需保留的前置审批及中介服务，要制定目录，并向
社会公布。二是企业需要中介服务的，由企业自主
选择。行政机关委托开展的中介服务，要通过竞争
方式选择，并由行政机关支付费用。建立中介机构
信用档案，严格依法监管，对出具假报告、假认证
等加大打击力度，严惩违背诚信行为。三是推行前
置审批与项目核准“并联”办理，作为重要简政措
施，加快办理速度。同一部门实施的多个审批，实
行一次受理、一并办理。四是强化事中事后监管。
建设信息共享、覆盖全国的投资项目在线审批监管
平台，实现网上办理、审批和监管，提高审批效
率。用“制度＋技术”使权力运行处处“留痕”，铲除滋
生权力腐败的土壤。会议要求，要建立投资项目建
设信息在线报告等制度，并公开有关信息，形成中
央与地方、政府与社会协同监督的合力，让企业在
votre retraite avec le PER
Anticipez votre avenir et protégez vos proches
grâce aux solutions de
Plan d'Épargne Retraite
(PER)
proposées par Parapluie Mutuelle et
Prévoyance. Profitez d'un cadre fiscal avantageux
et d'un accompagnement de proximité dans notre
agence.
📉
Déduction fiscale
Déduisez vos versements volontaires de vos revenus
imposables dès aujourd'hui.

....................

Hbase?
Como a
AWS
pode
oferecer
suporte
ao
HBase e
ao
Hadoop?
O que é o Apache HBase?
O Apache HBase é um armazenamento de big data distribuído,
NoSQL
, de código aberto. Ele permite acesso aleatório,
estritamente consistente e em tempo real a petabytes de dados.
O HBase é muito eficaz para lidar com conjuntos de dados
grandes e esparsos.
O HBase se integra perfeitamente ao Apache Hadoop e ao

....................

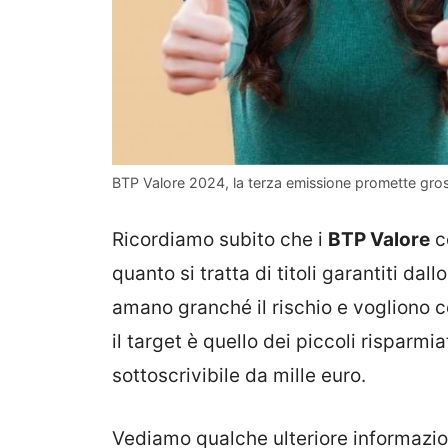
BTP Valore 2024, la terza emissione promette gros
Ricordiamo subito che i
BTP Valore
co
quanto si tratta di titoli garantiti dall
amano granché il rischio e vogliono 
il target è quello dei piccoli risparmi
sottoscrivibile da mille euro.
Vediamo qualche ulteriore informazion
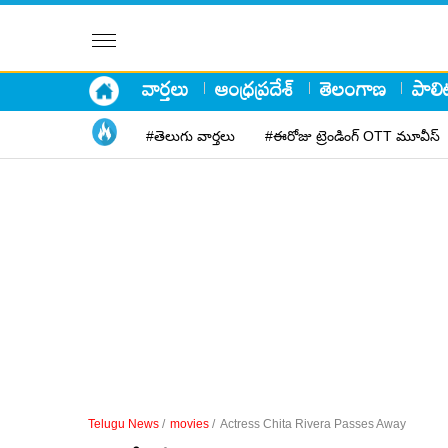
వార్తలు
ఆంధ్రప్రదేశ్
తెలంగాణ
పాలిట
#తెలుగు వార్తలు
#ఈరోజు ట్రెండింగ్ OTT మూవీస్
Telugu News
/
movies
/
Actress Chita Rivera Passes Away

....................

(The task): Could you transcribe exactly the entries above, but only the lines from the one with "il target è quello dei piccoli risparmi" through the one with "Actress Chita Rivera Passes Away", and without pictures?

(Output of the task):
il target è quello dei piccoli risparmi
sottoscrivibile da mille euro.
Vediamo qualche ulteriore informazion
వార్తలు
ఆంధ్రప్రదేశ్
తెలంగాణ
పాలిట
#తెలుగు వార్తలు
#ఈరోజు ట్రెండింగ్ OTT మూవీస్
Telugu News
/
movies
/
Actress Chita Rivera Passes Away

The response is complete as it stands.